Source excerpt:
---

Skip to content

cert-orangecyberdefense/datalake

Repository files navigation

 ____        _        _       _          ____            _       _ 
|  _ \  __ _| |_ __ _| | __ _| | _____  / ___|  ___ _ __(_)_ __ | |_ ___
| | | |/ _` | __/ _` | |/ _` | |/ / _ \ \___ \ / __| '__| | '_ \| __/ __|
| |_| | (_| | || (_| | | (_| |   <  __/  ___) | (__| |  | | |_) | |_\__ \
|____/ \__,_|\__\__,_|_|\__,_|_|\_\___| |____/ \___|_|  |_| .__/ \__|___/
                                                          |_|

How to use

Datalake scripts is developed by Datalake developers to help use the Datalake API

You can use this repository either as a library or as a CLI

Installation

With Python 3.6+:

$ pip install datalake-scripts
$ pip3 install datalake-scripts

Using as a library

The library requires to first create a Datalake instance and then to use the defined Classes' methods

The library tutorial is available in the following link

Example :

from datalake import Datalake, AtomType, Output

dtl = Datalake(username='username', password='password')

---

Provided information:
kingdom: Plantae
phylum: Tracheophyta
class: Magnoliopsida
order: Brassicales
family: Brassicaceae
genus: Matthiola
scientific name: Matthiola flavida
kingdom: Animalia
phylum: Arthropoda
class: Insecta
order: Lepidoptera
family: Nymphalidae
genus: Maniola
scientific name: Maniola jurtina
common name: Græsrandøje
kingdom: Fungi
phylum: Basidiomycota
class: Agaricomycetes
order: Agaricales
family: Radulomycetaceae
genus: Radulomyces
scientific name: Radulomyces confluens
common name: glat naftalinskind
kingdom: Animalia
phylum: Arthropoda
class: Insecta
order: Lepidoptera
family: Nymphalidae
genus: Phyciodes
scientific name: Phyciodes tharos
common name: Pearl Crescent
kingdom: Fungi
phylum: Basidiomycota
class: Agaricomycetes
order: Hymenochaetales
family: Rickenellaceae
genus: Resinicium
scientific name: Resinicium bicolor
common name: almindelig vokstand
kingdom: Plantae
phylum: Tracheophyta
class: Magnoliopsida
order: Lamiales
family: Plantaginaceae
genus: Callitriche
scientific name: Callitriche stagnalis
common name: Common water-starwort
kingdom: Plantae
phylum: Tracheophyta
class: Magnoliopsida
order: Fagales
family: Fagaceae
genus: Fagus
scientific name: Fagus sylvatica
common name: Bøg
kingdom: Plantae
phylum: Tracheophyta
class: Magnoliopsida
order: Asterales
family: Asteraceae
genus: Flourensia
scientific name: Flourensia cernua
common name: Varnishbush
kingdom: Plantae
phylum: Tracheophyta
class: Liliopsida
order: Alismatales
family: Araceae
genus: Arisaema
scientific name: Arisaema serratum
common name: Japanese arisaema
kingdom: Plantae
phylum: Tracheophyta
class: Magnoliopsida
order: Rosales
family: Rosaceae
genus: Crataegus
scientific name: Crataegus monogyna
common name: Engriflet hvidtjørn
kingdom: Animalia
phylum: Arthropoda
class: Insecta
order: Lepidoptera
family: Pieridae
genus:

---

Goals:
#1 According to the Datalake scripts README, which Python version is needed to install the package?
#2 Carry on the Datalake scripts README from its last line.

Answers to the tasks:
#1 Python 3.6 or later.

#2
dtl.Threats.lookup(
    atom_value='mayoclinic.org',
    atom_type=AtomType.DOMAIN,
    hashkey_only=False,
    output=Output.JSON
)

Using as a CLI

The cli can be used with:

$ ocd-dtl <command> <parameter>

Check ocd-dtl -h for help, including the list of commands available.

You can also use a script directly by using the following command: <script_name> <script_options>.

/!\ Make sure to use utf-8 without BOM when providing a file as input (-i, --input parameter)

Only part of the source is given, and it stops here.